Chris Bassitt, Sandy Alcantara and Zach Britton have the highest cumulative pitch value for sinkers. Generally, sinkers are thrown middle of the zone for these three pitches, although Britton appears to thrown lower in the zone. With respect to pitch value …
- Bassitt has highest value on the outside part of the zone (to both sides of hitters).
- Alcantara has high pitch value inside and low to both sides.
- Britton has good pitch value in the whole zone for left-handed hitters and low outside to right-handed hitters.
Here are some useful packages for constructing these displays.
geom_hdr()function from the
ggdensitypackage is helpful for constructing the bivariate density estimates of pitch location. I like the fact that the yellow region has a clear interpretation of containing about 50% of the values.

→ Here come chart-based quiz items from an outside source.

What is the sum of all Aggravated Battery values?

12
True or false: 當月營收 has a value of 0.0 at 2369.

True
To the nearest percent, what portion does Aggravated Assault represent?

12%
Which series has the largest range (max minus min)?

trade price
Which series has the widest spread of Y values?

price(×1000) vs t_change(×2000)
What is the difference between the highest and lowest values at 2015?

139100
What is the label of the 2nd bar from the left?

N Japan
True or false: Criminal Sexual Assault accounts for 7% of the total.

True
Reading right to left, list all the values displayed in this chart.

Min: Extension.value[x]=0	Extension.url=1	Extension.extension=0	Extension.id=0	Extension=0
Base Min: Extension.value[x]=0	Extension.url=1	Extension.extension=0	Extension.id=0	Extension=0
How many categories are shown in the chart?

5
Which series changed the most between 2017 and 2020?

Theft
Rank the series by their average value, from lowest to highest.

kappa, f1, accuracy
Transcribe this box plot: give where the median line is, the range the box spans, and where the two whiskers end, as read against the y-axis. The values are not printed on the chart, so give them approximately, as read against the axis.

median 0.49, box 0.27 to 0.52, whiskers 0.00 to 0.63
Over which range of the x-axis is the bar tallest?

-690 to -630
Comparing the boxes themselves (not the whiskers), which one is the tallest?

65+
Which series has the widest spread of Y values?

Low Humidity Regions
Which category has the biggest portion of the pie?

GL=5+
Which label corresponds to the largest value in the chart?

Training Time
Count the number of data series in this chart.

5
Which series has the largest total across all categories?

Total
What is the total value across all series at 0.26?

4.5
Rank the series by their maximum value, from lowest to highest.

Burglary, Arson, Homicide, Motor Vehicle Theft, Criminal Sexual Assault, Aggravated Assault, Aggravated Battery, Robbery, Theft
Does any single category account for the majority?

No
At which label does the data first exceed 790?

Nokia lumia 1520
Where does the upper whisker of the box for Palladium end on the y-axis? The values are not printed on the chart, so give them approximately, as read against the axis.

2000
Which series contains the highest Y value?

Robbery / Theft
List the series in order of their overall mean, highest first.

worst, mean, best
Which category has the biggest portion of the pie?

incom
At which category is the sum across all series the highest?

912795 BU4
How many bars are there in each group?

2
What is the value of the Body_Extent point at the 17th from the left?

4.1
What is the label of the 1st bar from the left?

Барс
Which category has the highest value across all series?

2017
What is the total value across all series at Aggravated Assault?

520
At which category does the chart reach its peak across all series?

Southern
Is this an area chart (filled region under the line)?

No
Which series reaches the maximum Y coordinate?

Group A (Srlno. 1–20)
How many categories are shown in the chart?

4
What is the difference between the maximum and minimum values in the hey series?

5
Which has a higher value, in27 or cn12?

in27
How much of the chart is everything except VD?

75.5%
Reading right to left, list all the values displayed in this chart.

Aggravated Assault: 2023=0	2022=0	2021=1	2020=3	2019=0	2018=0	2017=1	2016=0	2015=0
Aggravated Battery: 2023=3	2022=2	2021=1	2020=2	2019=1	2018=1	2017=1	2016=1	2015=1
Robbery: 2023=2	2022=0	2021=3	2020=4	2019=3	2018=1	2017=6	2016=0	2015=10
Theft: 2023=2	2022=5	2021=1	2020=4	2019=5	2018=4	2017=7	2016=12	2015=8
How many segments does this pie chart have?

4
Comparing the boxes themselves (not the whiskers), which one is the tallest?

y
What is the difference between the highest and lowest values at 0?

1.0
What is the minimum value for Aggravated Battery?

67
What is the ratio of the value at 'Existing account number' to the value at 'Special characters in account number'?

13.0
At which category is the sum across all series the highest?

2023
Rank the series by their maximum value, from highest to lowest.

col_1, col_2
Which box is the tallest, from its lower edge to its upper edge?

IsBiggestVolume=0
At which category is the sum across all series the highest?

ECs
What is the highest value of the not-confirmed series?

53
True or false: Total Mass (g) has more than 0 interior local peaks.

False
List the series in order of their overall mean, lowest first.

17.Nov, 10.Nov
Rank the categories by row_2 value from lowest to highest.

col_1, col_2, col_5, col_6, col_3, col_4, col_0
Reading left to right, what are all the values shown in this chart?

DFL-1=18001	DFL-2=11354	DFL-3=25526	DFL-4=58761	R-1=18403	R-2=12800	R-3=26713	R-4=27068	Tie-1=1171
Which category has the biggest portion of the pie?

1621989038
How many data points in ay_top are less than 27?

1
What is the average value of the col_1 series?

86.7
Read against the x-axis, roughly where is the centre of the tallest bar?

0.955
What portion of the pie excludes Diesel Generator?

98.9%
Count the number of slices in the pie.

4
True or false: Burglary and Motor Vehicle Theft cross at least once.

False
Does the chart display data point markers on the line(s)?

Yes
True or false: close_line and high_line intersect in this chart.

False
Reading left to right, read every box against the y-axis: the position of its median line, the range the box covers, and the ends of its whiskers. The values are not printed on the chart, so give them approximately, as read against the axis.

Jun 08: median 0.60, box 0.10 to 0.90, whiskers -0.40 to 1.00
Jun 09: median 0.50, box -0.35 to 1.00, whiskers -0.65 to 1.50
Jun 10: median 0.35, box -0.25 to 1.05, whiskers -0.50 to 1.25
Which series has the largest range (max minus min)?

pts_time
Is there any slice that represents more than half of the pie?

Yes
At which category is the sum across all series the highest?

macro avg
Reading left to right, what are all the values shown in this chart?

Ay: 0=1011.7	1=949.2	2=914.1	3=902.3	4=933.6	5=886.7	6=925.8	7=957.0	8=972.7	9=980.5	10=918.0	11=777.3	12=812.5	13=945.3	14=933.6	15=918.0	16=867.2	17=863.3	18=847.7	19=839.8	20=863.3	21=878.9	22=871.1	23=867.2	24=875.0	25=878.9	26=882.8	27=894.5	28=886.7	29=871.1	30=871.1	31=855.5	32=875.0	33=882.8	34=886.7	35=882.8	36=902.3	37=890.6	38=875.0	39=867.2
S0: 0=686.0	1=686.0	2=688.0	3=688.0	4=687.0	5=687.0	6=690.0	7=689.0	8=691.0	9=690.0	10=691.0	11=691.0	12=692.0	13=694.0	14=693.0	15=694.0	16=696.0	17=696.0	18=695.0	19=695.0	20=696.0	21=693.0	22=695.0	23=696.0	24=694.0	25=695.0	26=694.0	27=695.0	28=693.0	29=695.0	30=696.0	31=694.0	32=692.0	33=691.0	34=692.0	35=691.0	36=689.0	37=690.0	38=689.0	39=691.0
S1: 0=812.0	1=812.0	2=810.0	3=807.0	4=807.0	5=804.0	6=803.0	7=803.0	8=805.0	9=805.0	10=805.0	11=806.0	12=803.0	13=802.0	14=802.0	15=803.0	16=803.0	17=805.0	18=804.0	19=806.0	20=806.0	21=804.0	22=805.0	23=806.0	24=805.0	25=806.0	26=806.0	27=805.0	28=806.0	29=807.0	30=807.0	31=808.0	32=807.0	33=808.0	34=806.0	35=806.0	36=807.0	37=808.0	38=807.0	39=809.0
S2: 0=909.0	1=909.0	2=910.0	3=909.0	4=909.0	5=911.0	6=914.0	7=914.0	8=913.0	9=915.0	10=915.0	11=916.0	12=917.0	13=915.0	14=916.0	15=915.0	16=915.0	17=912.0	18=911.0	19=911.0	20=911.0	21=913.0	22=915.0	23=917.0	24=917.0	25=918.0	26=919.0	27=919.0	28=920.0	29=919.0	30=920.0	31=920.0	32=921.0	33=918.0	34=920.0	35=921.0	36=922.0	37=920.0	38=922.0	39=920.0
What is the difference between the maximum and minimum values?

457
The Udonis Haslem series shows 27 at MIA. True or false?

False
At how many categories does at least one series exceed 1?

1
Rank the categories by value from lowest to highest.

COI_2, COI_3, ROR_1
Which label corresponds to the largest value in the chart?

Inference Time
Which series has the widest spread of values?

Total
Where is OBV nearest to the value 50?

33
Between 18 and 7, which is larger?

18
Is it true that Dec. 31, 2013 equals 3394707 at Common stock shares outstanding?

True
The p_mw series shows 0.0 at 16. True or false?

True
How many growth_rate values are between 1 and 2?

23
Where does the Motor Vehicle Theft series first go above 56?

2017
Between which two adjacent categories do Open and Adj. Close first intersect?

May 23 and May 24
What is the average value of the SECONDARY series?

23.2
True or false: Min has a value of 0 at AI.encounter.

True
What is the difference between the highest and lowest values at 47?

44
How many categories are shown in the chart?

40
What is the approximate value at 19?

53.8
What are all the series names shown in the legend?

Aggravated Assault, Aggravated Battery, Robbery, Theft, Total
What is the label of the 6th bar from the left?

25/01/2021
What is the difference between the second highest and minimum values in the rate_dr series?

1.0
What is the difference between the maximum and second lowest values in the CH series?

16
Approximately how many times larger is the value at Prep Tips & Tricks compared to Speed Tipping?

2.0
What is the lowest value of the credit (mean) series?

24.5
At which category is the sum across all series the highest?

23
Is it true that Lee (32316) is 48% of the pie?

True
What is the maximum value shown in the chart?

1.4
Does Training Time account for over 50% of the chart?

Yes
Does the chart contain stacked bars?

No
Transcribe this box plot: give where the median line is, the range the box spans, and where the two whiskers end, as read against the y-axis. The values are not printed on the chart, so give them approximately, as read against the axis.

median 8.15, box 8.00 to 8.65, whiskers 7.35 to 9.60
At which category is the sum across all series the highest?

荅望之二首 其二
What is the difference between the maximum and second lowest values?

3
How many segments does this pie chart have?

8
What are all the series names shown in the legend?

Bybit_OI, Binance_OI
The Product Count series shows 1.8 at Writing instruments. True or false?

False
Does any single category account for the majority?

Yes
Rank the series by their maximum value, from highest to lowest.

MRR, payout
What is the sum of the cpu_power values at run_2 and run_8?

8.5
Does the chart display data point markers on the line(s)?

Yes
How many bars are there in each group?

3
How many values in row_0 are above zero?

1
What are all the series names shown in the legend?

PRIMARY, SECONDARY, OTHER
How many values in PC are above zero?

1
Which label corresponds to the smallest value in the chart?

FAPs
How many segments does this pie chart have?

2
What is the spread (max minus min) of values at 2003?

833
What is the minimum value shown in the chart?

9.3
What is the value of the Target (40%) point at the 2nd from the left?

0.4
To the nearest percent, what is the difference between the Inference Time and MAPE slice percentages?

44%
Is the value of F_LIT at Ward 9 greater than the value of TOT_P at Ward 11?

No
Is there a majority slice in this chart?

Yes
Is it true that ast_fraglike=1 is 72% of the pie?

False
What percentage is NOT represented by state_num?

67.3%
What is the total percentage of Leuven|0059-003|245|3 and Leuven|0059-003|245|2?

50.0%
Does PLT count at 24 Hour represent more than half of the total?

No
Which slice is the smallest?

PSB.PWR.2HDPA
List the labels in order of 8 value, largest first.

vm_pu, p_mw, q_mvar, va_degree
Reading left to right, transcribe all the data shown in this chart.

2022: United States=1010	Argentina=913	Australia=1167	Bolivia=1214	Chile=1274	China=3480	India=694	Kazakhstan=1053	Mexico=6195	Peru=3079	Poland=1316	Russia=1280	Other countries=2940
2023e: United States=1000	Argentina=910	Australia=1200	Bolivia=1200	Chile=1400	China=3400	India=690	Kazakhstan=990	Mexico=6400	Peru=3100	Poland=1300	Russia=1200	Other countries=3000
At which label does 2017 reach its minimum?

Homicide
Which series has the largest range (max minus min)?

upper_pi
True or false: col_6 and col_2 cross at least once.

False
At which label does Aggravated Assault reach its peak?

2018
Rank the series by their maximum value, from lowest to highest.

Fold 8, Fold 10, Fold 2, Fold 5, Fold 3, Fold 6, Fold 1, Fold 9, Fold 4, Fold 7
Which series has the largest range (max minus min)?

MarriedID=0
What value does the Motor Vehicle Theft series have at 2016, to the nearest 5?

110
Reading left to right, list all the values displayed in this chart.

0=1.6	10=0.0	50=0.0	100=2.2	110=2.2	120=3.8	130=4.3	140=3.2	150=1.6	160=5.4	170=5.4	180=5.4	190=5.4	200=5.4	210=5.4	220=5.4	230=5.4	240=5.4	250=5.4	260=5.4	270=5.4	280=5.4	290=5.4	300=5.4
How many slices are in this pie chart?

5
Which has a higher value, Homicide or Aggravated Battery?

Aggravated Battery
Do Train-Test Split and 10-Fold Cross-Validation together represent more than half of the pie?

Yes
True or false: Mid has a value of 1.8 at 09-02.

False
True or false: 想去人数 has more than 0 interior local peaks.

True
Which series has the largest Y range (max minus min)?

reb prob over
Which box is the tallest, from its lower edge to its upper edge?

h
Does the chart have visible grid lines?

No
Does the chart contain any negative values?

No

compute_pitch_values()function from the
CalledStrikepackage is used to compute the pitch values from a Statcast dataset.
gam()function from the
mgcvpackage is used to fit a generalized additive model to the pitch value as a smooth function of the location. From the fit, the predicted pitch value is computed on a 50 x 50 grid of points, and the
geom_contour_fill()function from the
metRpackage is used to construct the contour graph of pitch values.
There are two aspects to throwing an effective pitch of a particular type, say a curve ball. First, the pitcher needs control — he needs to throw the pitch in a good location, say low in the zone. Second, the quality of the pitch is important — this includes the pitch speed and movement. A pitch value is essentially a measurement of the quality of the pitch. So an understanding of both the pattern of pitch locations and the pattern of pitch values at different locations are important in studying the effectiveness of a great pitcher.
These location and pitch value displays are potentially useful, but more experimentation is needed. Here are some questions for future study.
- These graphs use information from a large number of pitches of a particular type thrown by a pitcher. What is the minimum sample size to get useful displays?
- Can these displays be helpful in studying pitch value for a single pitcher season? If not, what alternataive methods can be used to glean information about pitch value?